Predicting Psychological Well-Being from Spontaneous Speech using LLMs
Erfan Loweimi, Sofia de la Fuente Garcia, Saturnino Luz

TL;DR
This study explores how large language models can predict psychological well-being scores from spontaneous speech with high accuracy, using domain-informed prompts and linguistic analysis.
Contribution
It demonstrates the effectiveness of instruction-tuned LLMs in zero-shot psychological assessment from speech and provides insights into linguistic features influencing predictions.
Findings
LLMs achieved up to 0.8 Spearman correlation with PWB scores.
Models can extract meaningful semantic cues from spontaneous speech.
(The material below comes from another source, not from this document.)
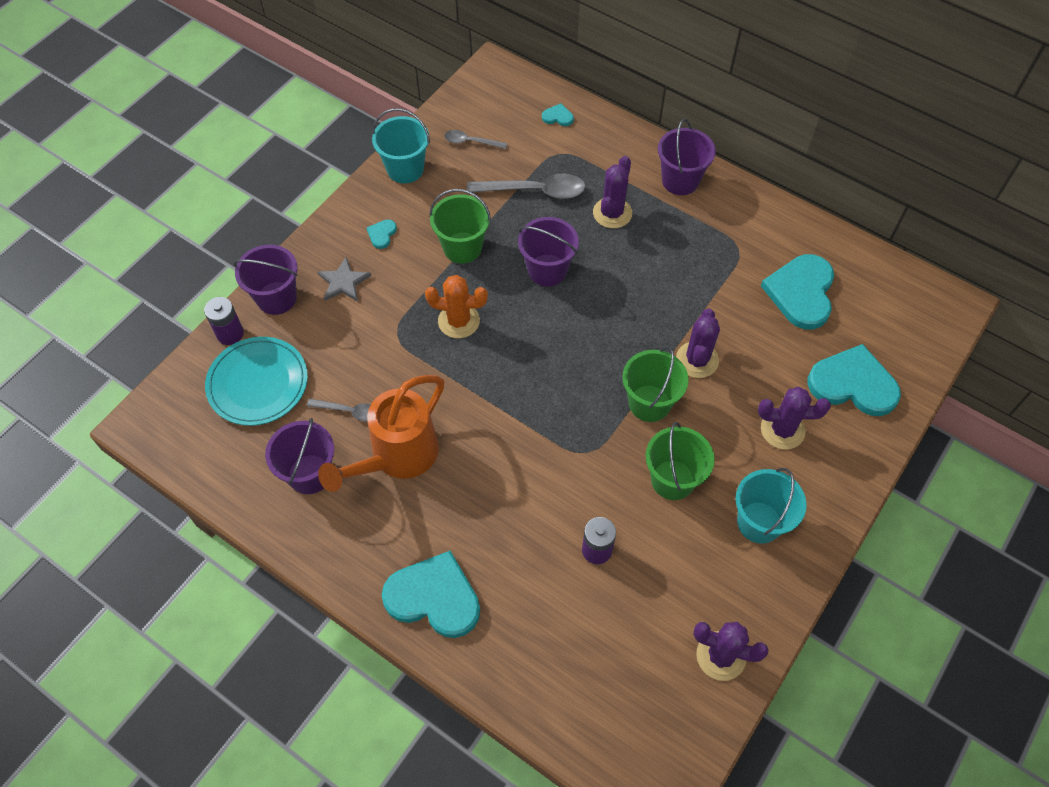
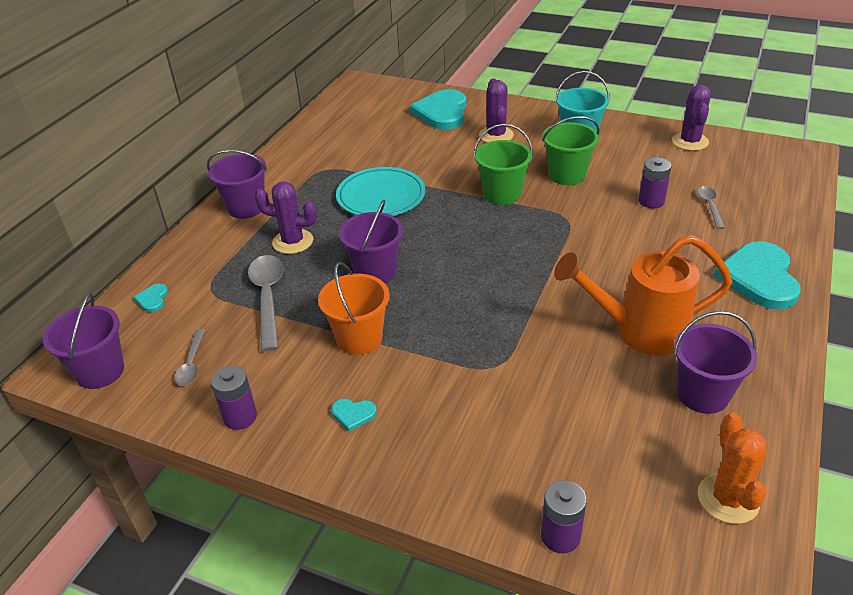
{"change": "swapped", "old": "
Analysis reveals linguistic features driving model predictions.
Abstract
We investigate the use of Large Language Models (LLMs) for zero-shot prediction of Ryff Psychological Well-Being (PWB) scores from spontaneous speech. Using a few minutes of voice recordings from 111 participants in the PsyVoiD database, we evaluated 12 instruction-tuned LLMs, including Llama-3 (8B, 70B), Ministral, Mistral, Gemma-2-9B, Gemma-3 (1B, 4B, 27B), Phi-4, DeepSeek (Qwen and Llama), and QwQ-Preview. A domain-informed prompt was developed in collaboration with experts in clinical psychology and linguistics. Results show that LLMs can extract semantically meaningful cues from spontaneous speech, achieving Spearman correlations of up to 0.8 on 80\% of the data. Additionally, to enhance explainability, we conducted statistical analyses to characterise prediction variability and systematic biases, alongside keyword-based word cloud analyses to highlight the linguistic features…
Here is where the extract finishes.